INDIANAPOLIS – Transfers of nursing home residents to and from the hospital frequently expose these frail, older adults to medication errors and poor follow-up care resulting in near or serious harm to one in four nationwide.
Research conducted as part of the OPTIMISTIC study, an innovative program developed and implemented at a growing number of nursing homes by clinician-researchers from the IU Center for Aging Research at Regenstrief Institute, shows that employing nurse practitioners who use evidence-based elements to improve care on multiple fronts, including proactive chronic care management, urgent care, and robust transitional care services significantly improves the transfer process resulting in fewer errors and safer care.
“OPTIMISTIC Transition Visits: A Model to Improve Hospital to Nursing Facility Transfers,” published online in the peer-reviewed Annals of Long-Term Care: Clinical Care and Aging describes and analyzes the transition visits with residents and their families conducted by the OPTIMISTIC nurse practitioners.
The aim of OPTIMISTIC — an acronym for Optimizing Patient Transfers, Impacting Medical quality and Improving Symptoms: Transforming Institutional Care — is to improve care and communication within nursing facilities and between these facilities and acute-care institutions so problems can be caught and solved, improving quality of care and reducing unnecessary hospital transfers.
As reported in the Annals of Long-Term Care paper, the IU and Regenstrief Institute clinician-researchers studied nearly 600 transfers from hospitals to and from 19 nursing homes participating in OPTIMISTIC. Long-stay residents returning from the hospital to these nursing homes were seen by a nurse practitioner within 48 hours. Visit components included hospital discharge summary review, medication reconciliation, follow-up care and testing, advance care planning as well as nursing home resident and family education. The nurse practitioner visits averaged 102 minutes.
Nurse practitioners completed 515 visits with residents during the evaluation period and were required to address a potential care issue in more than half of these visits. They investigated the sources of these care issues and found that 29 percent were traced back to the discharging hospital, 33 percent to the nursing home, and 32 percent to physicians providing care in the facility. Among medication-related problems, a quarter were linked to pain medications. Thirty percent of all non-medication issues were related to follow-up care or the need to order a follow-up lab test.
Only 6 percent of problems were attributed to a new care issue that had emerged since transfer from the hospital to the nursing home.
“These specially trained nurse practitioners got in touch with the hospital discharge teams and worked with the nursing facility staff and providers to improve access to critical, complex information — not an easy task,” said IU Center for Aging Research and Regenstrief Institute investigator Kathleen Unroe, MD, MHA, OPTIMISITIC project director. “The NPs work with nurses, pharmacists, and physicians at the nursing homes on quality improvement throughout the continuum of care.

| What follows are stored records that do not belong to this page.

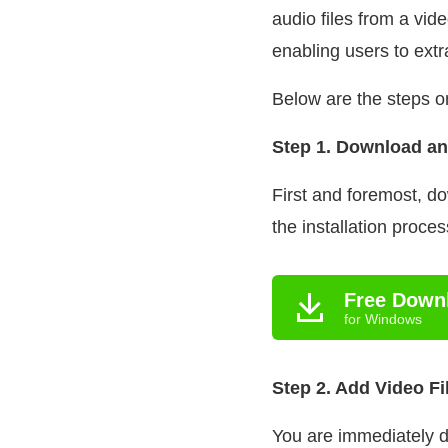
audio files from a vid
enabling users to extr
Below are the steps o
Step 1. Download an
First and foremost, d
the installation proce
Free Down
for Windows
Step 2. Add Video Fi
You are immediately d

“We clearly see the impact of the NPs as a crucial part of the OPTIMISTIC approach to care transitions. Impressively, in early stages of Phase One, OPTIMISTIC resulted in a 21 percent decrease in hospitalizations according to external evaluators.”
In 2014 the U.S. Department of Health and Human Services reported that nearly a quarter of patients with complex medical problems are harmed within their first few days back at the nursing home following hospitalization. The HHS report indicated that the bulk of these preventable harms were related to medications, follow-up care, and monitoring.
“Telling nursing homes to do a better job isn’t the only answer,” said Arif Nazir, MD, first author of the Annals of Long-Term Care paper. “It’s the entire healthcare system — not just the nursing home, discharging hospital, or the physician seeing the patient post-hospitalization. All three need to work on the problem and to commit more resources to patient transitions.” Dr. Nazir, a former OPTIMISTIC team member is currently with Signature HealthCARE of Louisville, KY.
The Annals of Long-Term Care paper concludes, “The OPTIMISTIC transition visit approach, led by an NP well versed in the principles of geriatric and transitional care, is one possible strategy to improve resident care processes. Our future analyses of this model will address the estimation of potential cost-savings by preventing harm, including exploration of the business case for broader dissemination of this approach.”
OPTIMISTIC is expected to receive more than $30 million of Centers for Medicare and Medicaid Services funding from the start of the project in 2012 through its projected conclusion in 2020. This includes $16.9 million awarded earlier this year for the second phase of OPTIMISTIC commencing this month.